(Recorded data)
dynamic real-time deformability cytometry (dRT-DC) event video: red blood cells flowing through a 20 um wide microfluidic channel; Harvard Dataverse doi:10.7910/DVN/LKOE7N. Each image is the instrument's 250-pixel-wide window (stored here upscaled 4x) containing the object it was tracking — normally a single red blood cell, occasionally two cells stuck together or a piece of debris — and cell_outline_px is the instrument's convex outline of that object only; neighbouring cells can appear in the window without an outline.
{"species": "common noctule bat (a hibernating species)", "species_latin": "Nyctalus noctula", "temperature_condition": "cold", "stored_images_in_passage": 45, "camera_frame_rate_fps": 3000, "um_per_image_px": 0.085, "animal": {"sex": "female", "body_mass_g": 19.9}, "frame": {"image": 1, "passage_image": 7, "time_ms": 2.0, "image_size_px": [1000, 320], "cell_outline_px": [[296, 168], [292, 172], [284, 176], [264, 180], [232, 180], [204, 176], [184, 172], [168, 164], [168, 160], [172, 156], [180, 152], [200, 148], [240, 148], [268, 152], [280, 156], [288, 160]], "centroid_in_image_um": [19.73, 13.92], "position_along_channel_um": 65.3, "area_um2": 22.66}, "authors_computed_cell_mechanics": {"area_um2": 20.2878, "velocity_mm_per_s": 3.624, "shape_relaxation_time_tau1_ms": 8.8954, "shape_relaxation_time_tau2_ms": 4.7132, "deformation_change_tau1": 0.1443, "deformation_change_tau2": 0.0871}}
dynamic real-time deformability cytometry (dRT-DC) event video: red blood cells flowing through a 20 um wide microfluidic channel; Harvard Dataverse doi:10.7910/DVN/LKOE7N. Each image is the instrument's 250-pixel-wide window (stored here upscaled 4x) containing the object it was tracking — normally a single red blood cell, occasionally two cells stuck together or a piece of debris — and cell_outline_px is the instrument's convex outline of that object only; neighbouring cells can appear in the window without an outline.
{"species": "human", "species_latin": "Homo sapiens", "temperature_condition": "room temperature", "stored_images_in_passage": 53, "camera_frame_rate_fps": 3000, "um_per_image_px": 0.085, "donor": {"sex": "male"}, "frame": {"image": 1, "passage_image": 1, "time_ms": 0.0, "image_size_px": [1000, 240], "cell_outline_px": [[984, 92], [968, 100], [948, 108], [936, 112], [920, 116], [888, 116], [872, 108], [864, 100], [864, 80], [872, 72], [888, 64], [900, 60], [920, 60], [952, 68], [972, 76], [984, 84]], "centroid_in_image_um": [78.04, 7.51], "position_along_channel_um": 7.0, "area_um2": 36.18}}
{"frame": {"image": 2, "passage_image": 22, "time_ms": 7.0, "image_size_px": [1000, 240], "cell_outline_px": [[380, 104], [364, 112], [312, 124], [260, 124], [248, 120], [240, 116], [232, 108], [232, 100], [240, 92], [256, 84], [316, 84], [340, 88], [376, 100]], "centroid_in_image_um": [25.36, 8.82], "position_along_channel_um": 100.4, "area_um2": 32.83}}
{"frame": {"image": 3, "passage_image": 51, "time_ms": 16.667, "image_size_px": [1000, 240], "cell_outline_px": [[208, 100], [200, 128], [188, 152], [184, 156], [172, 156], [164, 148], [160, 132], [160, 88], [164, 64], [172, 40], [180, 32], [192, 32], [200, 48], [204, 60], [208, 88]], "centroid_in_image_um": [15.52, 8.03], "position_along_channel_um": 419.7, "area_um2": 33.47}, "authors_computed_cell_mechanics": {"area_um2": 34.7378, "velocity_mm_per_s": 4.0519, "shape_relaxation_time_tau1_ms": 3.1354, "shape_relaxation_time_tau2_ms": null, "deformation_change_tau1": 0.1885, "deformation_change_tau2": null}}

(Written instruction)
All of the data must be returned exactly.

(Finished exercise)
dynamic real-time deformability cytometry (dRT-DC) event video: red blood cells flowing through a 20 um wide microfluidic channel; Harvard Dataverse doi:10.7910/DVN/LKOE7N. Each image is the instrument's 250-pixel-wide window (stored here upscaled 4x) containing the object it was tracking — normally a single red blood cell, occasionally two cells stuck together or a piece of debris — and cell_outline_px is the instrument's convex outline of that object only; neighbouring cells can appear in the window without an outline.
{"species": "common noctule bat (a hibernating species)", "species_latin": "Nyctalus noctula", "temperature_condition": "cold", "stored_images_in_passage": 45, "camera_frame_rate_fps": 3000, "um_per_image_px": 0.085, "animal": {"sex": "female", "body_mass_g": 19.9}, "frame": {"image": 1, "passage_image": 7, "time_ms": 2.0, "image_size_px": [1000, 320], "cell_outline_px": [[296, 168], [292, 172], [284, 176], [264, 180], [232, 180], [204, 176], [184, 172], [168, 164], [168, 160], [172, 156], [180, 152], [200, 148], [240, 148], [268, 152], [280, 156], [288, 160]], "centroid_in_image_um": [19.73, 13.92], "position_along_channel_um": 65.3, "area_um2": 22.66}, "authors_computed_cell_mechanics": {"area_um2": 20.2878, "velocity_mm_per_s": 3.624, "shape_relaxation_time_tau1_ms": 8.8954, "shape_relaxation_time_tau2_ms": 4.7132, "deformation_change_tau1": 0.1443, "deformation_change_tau2": 0.0871}}
dynamic real-time deformability cytometry (dRT-DC) event video: red blood cells flowing through a 20 um wide microfluidic channel; Harvard Dataverse doi:10.7910/DVN/LKOE7N. Each image is the instrument's 250-pixel-wide window (stored here upscaled 4x) containing the object it was tracking — normally a single red blood cell, occasionally two cells stuck together or a piece of debris — and cell_outline_px is the instrument's convex outline of that object only; neighbouring cells can appear in the window without an outline.
{"species": "human", "species_latin": "Homo sapiens", "temperature_condition": "room temperature", "stored_images_in_passage": 53, "camera_frame_rate_fps": 3000, "um_per_image_px": 0.085, "donor": {"sex": "male"}, "frame": {"image": 1, "passage_image": 1, "time_ms": 0.0, "image_size_px": [1000, 240], "cell_outline_px": [[984, 92], [968, 100], [948, 108], [936, 112], [920, 116], [888, 116], [872, 108], [864, 100], [864, 80], [872, 72], [888, 64], [900, 60], [920, 60], [952, 68], [972, 76], [984, 84]], "centroid_in_image_um": [78.04, 7.51], "position_along_channel_um": 7.0, "area_um2": 36.18}}
{"frame": {"image": 2, "passage_image": 22, "time_ms": 7.0, "image_size_px": [1000, 240], "cell_outline_px": [[380, 104], [364, 112], [312, 124], [260, 124], [248, 120], [240, 116], [232, 108], [232, 100], [240, 92], [256, 84], [316, 84], [340, 88], [376, 100]], "centroid_in_image_um": [25.36, 8.82], "position_along_channel_um": 100.4, "area_um2": 32.83}}
{"frame": {"image": 3, "passage_image": 51, "time_ms": 16.667, "image_size_px": [1000, 240], "cell_outline_px": [[208, 100], [200, 128], [188, 152], [184, 156], [172, 156], [164, 148], [160, 132], [160, 88], [164, 64], [172, 40], [180, 32], [192, 32], [200, 48], [204, 60], [208, 88]], "centroid_in_image_um": [15.52, 8.03], "position_along_channel_um": 419.7, "area_um2": 33.47}, "authors_computed_cell_mechanics": {"area_um2": 34.7378, "velocity_mm_per_s": 4.0519, "shape_relaxation_time_tau1_ms": 3.1354, "shape_relaxation_time_tau2_ms": null, "deformation_change_tau1": 0.1885, "deformation_change_tau2": null}}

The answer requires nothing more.